Researchers were able to create their model by layering a mix of primary liver cells and supporting non-parenchymal liver cells (hepatic stellate, liver sinusoidal endothelial and Kupffer) to create bioprinted 3D tissues derived from patient cells.
Notably, the resulting diseased tissues displayed fibrosis, an abnormal accumulation of collagen, which in the liver results in progressive scarring and dysfunction, leading to cirrhosis and liver cancer. With no way to stop or reverse fibrosis, the only recourse is an organ transplant.

The new models offered a peek at the underlying pathology, illuminating the roles of hepatic stellate and liver sinusoidal endothelial cells in the disease process.
“This model represents a fully human system with the potential to detect clinically active targets and therapies,” said Miner. “That’s important given that current discovery and animal models have not translated into any approved drugs.”
More about MASLD and MASH
MASLD is a spectrum of diseases characterized by excess fat (steatosis) in the liver. It affects approximately 30% of adults worldwide, with 20% of those patients developing inflammatory MASH that can progress to increasing levels of fibrosis, cirrhosis, liver failure and hepatocellular carcinoma.

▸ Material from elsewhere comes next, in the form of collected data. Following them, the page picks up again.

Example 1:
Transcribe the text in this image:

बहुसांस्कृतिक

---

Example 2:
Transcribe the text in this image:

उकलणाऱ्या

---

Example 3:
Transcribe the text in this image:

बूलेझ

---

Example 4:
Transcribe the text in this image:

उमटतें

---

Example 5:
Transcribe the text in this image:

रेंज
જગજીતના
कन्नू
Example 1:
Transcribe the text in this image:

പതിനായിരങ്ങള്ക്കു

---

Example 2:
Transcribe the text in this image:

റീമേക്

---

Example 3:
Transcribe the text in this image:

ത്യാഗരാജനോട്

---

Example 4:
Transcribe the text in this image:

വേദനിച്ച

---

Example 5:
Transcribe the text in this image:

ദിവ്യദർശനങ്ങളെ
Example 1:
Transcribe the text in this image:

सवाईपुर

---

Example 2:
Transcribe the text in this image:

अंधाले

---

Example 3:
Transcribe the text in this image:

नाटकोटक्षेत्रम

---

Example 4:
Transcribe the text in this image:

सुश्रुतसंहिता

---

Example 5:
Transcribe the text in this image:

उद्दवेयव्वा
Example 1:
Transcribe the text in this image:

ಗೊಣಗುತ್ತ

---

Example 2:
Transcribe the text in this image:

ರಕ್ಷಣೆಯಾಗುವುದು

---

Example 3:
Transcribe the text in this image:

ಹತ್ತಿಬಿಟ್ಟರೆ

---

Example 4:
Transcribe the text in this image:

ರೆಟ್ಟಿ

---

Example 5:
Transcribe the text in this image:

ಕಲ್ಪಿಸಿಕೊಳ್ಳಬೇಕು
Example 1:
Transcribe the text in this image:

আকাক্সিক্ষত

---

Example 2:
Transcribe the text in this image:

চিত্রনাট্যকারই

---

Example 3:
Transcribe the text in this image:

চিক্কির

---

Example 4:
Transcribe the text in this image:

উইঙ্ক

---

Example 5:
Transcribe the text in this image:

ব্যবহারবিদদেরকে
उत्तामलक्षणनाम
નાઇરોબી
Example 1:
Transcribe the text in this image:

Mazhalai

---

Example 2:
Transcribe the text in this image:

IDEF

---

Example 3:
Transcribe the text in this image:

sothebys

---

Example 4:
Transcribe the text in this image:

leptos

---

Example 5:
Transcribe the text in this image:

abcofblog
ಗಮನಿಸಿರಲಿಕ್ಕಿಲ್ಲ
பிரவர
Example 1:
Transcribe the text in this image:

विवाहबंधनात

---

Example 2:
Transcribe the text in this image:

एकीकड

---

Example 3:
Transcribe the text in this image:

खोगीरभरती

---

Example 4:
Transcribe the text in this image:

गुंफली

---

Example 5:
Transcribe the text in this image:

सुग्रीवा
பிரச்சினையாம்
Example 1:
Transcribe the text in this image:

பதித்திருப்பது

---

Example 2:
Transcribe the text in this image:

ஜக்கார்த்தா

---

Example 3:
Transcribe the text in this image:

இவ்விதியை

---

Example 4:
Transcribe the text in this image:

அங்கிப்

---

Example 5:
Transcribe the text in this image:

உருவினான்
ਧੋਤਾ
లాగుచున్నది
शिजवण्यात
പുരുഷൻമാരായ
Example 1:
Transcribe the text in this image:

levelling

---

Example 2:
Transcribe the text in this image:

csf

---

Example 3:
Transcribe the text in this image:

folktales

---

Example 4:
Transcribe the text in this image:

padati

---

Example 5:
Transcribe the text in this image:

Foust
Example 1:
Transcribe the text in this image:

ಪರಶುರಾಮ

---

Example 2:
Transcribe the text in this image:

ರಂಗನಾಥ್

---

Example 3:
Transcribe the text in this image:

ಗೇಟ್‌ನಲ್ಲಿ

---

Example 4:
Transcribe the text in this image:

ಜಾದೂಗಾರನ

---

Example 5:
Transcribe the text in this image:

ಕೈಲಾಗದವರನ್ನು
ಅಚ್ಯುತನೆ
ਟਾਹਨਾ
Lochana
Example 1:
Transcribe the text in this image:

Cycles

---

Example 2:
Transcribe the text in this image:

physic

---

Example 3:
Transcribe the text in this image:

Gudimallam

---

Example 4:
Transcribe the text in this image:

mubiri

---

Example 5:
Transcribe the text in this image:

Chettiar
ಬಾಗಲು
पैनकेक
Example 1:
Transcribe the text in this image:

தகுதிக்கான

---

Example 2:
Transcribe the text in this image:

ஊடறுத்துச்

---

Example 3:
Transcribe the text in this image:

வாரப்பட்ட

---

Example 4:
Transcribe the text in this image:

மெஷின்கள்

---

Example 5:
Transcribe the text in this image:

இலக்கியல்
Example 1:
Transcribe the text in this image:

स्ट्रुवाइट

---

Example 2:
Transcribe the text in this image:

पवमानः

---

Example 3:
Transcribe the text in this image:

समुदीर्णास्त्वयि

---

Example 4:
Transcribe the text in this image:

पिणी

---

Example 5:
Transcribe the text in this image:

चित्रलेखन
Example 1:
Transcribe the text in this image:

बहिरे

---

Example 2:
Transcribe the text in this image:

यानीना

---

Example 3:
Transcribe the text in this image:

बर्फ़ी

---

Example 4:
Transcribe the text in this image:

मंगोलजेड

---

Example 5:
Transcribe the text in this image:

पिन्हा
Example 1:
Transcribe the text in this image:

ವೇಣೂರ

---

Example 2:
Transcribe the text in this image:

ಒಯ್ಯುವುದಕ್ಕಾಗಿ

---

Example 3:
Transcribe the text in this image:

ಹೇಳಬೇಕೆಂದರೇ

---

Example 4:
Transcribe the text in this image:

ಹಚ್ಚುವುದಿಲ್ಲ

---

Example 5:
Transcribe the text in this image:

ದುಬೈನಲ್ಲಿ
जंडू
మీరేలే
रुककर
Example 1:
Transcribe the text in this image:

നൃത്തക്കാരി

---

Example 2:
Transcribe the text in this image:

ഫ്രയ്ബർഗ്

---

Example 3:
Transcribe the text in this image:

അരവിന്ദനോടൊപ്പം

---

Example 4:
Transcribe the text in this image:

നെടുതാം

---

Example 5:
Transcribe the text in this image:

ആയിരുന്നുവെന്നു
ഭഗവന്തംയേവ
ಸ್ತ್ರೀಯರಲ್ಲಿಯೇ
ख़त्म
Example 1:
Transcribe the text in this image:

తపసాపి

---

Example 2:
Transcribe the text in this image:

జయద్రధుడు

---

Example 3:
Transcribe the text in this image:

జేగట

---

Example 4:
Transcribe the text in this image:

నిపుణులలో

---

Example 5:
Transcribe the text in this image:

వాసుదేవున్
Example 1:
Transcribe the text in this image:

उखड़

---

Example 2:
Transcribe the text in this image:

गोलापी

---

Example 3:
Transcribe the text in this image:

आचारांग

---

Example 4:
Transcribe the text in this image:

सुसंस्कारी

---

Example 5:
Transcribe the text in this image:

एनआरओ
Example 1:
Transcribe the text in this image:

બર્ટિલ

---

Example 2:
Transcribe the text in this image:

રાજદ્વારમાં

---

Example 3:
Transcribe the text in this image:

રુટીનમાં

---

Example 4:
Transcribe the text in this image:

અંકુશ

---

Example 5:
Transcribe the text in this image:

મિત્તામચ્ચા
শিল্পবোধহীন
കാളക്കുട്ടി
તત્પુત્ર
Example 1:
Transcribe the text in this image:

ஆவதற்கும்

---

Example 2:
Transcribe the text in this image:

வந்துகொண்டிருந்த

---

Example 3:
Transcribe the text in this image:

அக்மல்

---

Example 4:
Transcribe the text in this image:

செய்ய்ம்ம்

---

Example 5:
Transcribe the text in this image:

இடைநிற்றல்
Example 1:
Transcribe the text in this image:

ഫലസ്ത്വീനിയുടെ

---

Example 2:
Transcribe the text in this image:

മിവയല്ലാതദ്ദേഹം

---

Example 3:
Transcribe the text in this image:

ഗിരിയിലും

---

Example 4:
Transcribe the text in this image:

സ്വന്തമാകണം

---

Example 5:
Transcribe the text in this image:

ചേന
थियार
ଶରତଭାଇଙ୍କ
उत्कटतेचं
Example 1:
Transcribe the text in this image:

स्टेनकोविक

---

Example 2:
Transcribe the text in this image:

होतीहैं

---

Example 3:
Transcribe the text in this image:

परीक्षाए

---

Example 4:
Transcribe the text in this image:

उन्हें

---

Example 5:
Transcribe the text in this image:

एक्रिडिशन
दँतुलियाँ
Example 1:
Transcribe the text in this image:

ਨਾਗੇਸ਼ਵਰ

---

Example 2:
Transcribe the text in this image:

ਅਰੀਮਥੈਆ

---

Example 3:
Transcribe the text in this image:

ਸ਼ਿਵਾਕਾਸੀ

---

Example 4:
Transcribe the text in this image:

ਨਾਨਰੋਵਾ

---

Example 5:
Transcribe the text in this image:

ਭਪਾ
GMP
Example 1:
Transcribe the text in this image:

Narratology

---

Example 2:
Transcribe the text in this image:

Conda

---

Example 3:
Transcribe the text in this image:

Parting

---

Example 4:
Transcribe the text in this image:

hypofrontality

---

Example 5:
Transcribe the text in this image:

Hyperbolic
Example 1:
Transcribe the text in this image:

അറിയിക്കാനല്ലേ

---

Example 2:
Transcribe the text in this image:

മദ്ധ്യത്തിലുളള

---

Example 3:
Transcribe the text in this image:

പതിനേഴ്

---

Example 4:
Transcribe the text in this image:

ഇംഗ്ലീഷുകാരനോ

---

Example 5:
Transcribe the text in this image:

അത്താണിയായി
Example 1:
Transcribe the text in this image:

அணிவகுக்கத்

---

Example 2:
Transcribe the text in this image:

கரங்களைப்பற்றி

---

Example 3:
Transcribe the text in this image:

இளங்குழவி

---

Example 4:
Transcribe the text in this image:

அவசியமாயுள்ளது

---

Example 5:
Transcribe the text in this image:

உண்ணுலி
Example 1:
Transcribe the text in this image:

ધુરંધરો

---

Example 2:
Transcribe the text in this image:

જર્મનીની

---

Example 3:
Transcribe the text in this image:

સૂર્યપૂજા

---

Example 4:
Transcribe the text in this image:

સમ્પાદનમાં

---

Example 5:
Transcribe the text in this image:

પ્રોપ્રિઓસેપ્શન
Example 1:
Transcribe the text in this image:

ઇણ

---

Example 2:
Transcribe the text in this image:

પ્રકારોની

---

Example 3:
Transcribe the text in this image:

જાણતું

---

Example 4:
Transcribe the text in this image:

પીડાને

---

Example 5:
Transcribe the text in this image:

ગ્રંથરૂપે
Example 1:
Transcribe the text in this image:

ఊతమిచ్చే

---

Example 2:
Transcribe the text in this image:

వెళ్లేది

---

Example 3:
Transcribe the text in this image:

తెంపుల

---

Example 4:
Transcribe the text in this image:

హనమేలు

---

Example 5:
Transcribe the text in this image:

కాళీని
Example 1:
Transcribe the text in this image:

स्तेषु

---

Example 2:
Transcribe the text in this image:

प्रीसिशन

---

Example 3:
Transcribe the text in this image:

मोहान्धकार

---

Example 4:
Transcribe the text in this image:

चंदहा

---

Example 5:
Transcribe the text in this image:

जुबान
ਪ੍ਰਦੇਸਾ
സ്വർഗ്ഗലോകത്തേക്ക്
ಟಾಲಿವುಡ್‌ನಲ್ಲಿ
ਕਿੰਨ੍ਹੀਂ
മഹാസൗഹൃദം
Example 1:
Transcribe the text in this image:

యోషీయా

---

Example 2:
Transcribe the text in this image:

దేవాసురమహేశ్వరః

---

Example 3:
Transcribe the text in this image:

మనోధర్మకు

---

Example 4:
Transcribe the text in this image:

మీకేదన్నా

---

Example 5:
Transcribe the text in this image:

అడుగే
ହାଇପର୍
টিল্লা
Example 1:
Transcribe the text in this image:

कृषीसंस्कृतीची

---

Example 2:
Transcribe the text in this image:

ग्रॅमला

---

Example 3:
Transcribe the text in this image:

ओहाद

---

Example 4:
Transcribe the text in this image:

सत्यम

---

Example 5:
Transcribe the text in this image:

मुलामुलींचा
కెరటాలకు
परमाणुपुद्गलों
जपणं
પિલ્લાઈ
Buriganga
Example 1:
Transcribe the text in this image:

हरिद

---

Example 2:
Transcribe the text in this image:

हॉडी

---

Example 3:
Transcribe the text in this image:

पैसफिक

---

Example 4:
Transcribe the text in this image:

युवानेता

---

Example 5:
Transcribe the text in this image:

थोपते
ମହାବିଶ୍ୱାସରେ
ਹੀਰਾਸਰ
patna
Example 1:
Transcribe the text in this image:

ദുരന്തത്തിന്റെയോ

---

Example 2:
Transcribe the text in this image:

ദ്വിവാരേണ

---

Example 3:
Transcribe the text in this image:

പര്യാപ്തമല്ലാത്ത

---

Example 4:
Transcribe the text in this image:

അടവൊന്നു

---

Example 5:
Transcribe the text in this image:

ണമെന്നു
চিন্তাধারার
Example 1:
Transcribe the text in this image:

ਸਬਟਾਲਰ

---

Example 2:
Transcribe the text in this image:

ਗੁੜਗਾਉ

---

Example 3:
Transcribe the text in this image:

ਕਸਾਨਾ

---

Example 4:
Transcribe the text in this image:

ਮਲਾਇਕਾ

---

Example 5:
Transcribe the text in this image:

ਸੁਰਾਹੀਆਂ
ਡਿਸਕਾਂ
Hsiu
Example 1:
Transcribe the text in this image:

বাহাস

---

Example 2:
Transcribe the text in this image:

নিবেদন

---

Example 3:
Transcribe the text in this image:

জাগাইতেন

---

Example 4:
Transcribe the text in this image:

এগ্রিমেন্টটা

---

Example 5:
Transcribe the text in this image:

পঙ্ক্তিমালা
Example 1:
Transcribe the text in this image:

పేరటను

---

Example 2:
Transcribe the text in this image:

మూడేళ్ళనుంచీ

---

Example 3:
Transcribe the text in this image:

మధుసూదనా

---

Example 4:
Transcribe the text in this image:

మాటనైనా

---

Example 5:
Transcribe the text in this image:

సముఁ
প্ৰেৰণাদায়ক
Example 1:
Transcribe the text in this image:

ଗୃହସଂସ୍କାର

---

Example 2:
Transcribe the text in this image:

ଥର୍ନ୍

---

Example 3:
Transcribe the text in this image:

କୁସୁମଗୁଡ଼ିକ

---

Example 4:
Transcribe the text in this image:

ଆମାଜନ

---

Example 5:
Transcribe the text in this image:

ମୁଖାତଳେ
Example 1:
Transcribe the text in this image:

In the coming years, MASH is expected to surpass hepatitis C as the main cause of liver transplantation in the United States. The mortality rate of patients with MASH is 7.9%, twice as high as that of the general population. The prevalence of MASH in the United States is estimated to double every 10 years, with approximately 43 million Americans expected to be affected by the disease by 2025.
Additional authors on the study include Philip K. Tan, Traci Ostertag, Haylee Aidnik and Keith Murphy, Viscient Biosciences; Sara B. Rosenthal and Daisy Chilin-Fuentes, UC San Diego; and Sara Linker, the Salk Institute.
The study was supported by funding from Viscient Biosciences, San Diego, California.
Disclosure: Miner and Murphy are co-founders of Viscient Biosciences. Brenner is a scientific advisor. Tan and Aidnik are employees of Viscient; Ostertag is a former employee, and Linker is a former consultant.